Fruit and vegies that were homegrown were mostly swapped with neighbours and friends back then, and occasionally a small market garden made some pocket money. A good blackberry-bush walk was always a fun pastime. Whatever we didn’t eat straight from the bush was brought home in buckets and made into delectable blackberry pies. Today blackberries are recognised as a weed and often poisoned.
Now, we see most of our good fruit leave the country. In return, we are sometimes left with poorer quality or interstate fruit that does not seem to have the same taste. I recently learnt that those lovely little lolly bananas that everyone likes were made to replicate the taste of the bananas we used to have years ago. Bananas today are lucky to survive two days at most. Strawberries start growing fungus before you get them home from the supermarket.

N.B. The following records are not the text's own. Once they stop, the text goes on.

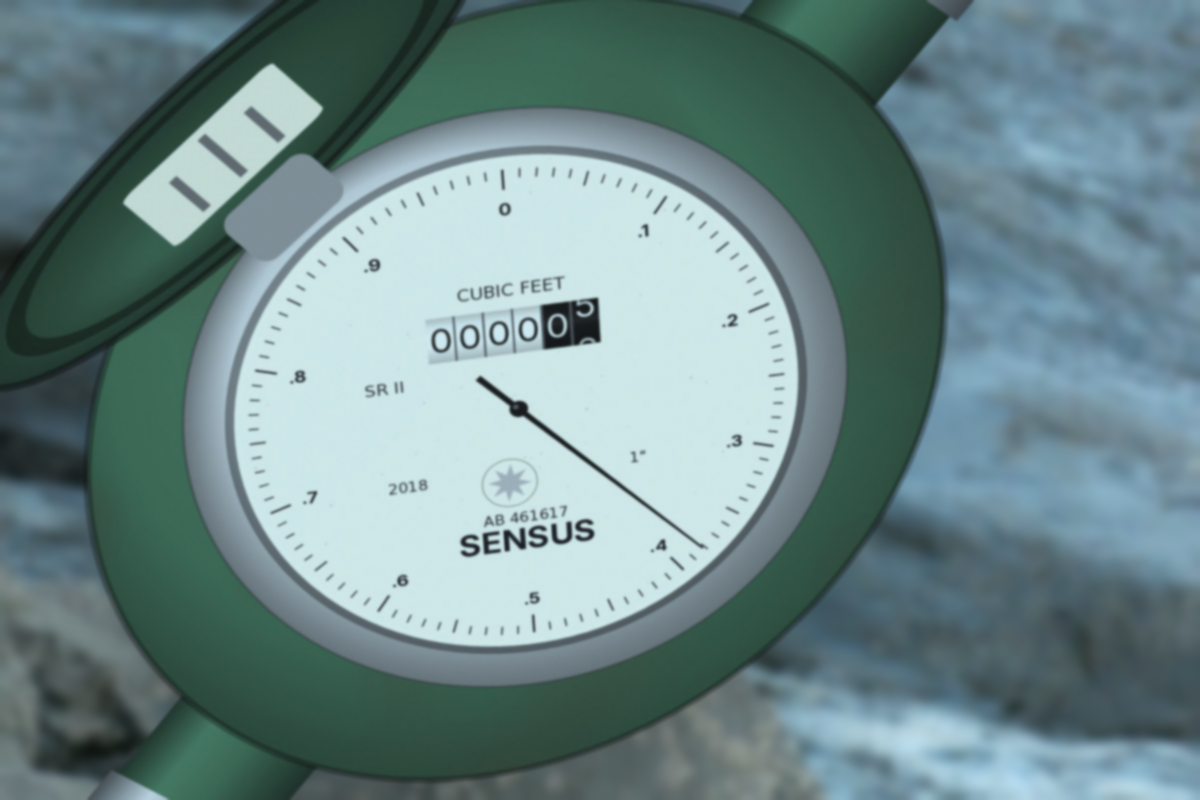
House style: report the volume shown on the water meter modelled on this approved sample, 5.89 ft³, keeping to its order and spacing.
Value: 5.38 ft³
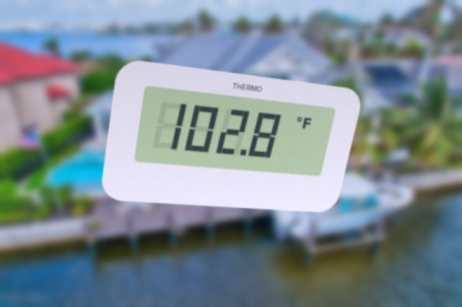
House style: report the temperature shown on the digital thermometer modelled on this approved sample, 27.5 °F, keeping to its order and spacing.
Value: 102.8 °F
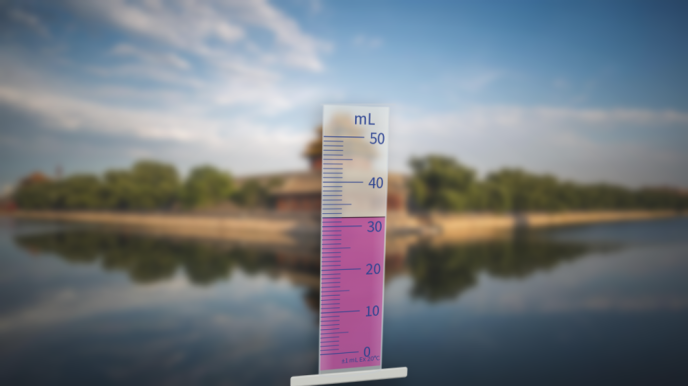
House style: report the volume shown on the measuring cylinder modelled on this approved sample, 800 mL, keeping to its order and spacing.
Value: 32 mL
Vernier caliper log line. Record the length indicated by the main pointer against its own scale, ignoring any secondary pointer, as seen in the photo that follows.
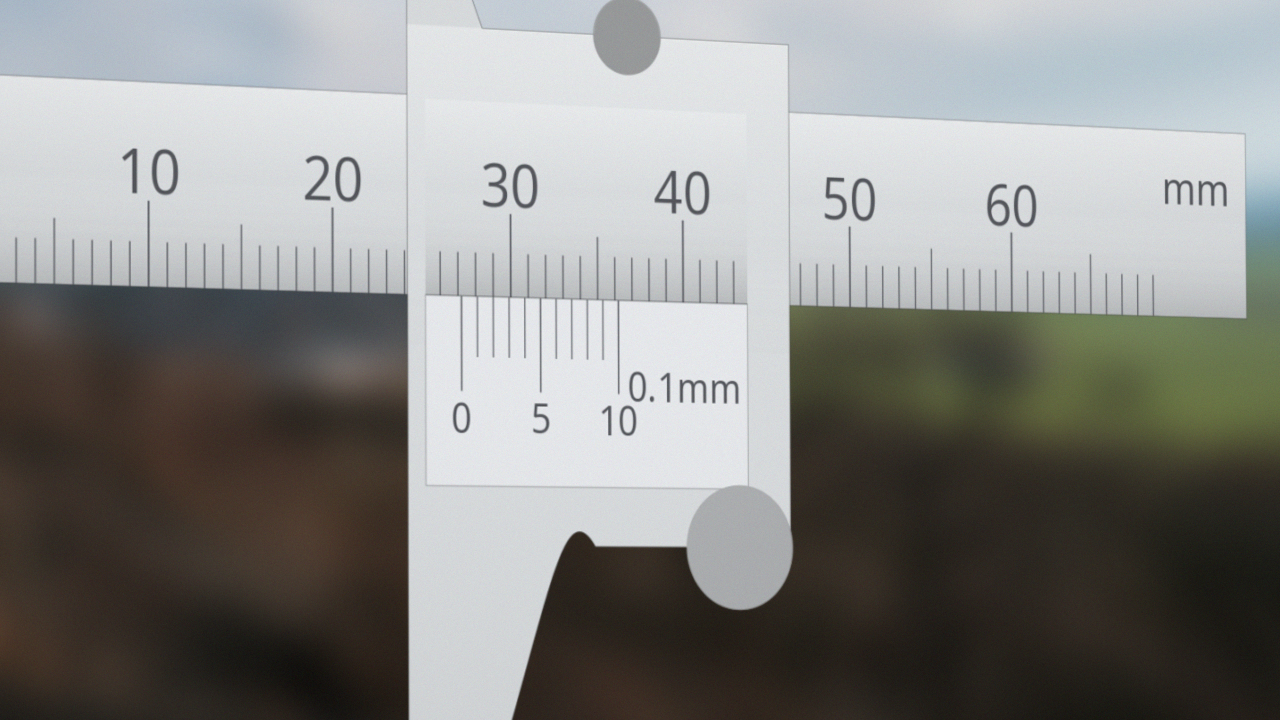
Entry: 27.2 mm
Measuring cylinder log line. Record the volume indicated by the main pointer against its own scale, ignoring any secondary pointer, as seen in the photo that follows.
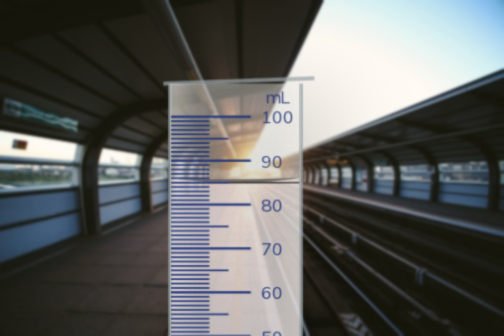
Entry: 85 mL
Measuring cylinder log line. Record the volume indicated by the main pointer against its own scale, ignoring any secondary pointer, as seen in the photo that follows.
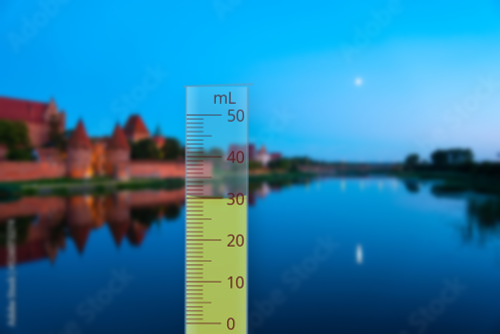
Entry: 30 mL
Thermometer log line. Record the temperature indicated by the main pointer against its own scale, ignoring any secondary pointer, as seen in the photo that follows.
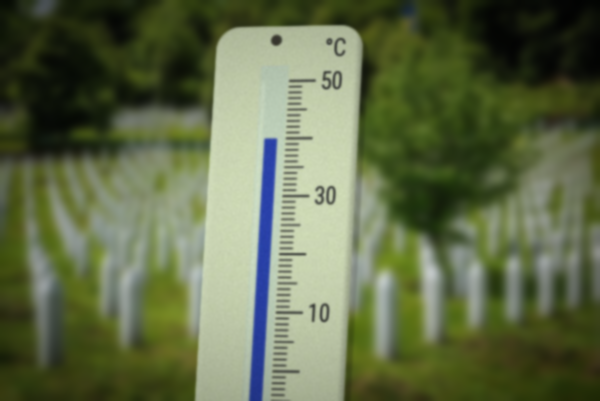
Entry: 40 °C
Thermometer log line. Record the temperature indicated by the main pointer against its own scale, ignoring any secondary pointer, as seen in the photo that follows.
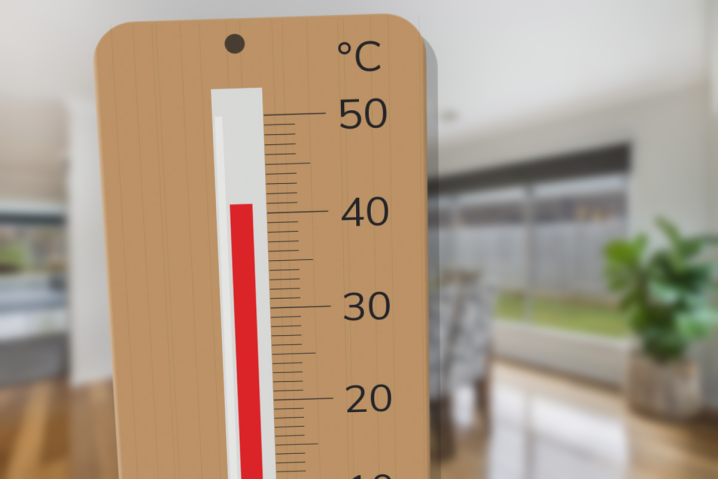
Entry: 41 °C
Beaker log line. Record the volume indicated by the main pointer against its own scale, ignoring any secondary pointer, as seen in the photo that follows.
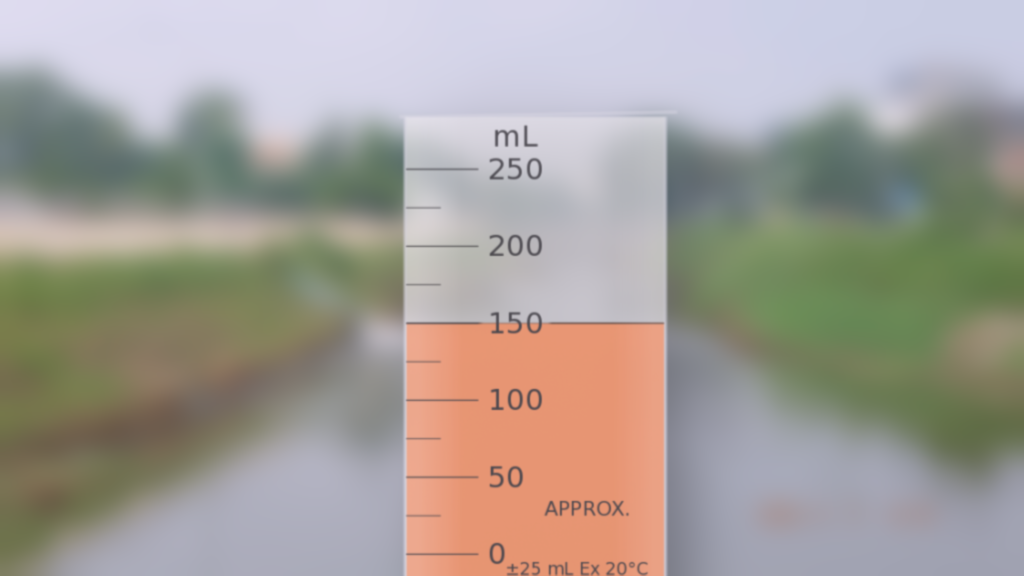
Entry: 150 mL
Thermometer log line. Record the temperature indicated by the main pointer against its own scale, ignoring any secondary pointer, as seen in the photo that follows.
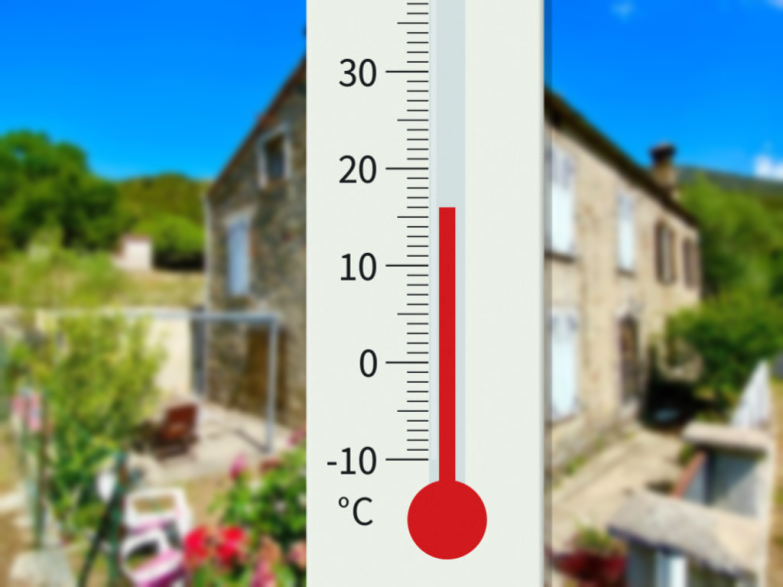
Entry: 16 °C
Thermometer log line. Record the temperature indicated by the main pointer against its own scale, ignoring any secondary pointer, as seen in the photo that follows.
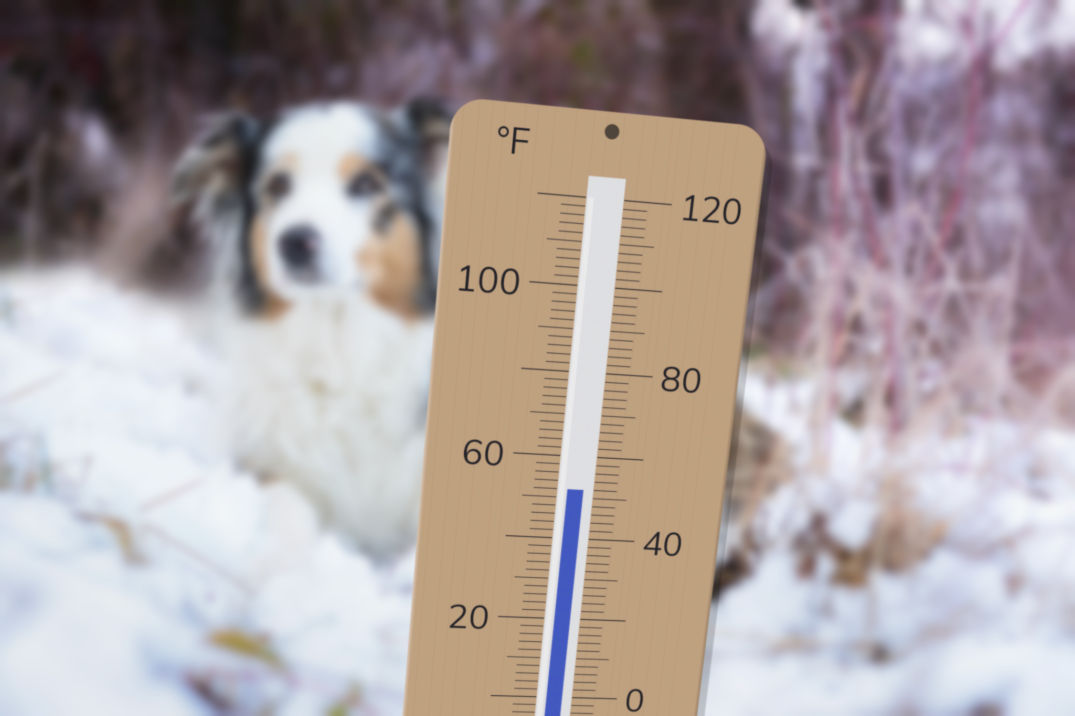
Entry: 52 °F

If only we could turn back time and become more self-sufficient with our fruit and vegies. Of course, we have many people who grow things to sell at market stalls. Kingborough Council has made it possible to access fresh stock thanks to the Kingston Produce Market, but what of the joy of growing vegies in our own backyard? I am not the world’s best gardener, and every year will try my hand at growing something. Sometimes my plants thrive, while others wilt before they grow, so obviously I do not have a green vegie thumb. But I can grow the best sweet cherry tomatoes, which sprout around my clothes line. I didn’t plant them, but some time in the past the plant has taken root there. I nurture it like a baby and leave it to grow where it wants. In return, it gives me enough tomatoes for endless summer salads.
Sometimes I wonder if the taste of fresh food is changing significantly for scientific reasons. In the future, we will no doubt eat meals in a tablet form which will have all the nutrients we need. The more bland the fruit and vegetables become in the future, the more we will adapt to the tablets. At some point, we will not really miss the succulent taste of good homegrown food, and therefore find the tablet quite palatable.
That’s my silly theory anyway. I am sure hydroponics will still be popular, but they do not come anywhere close to what the fruit tasted like in my childhood.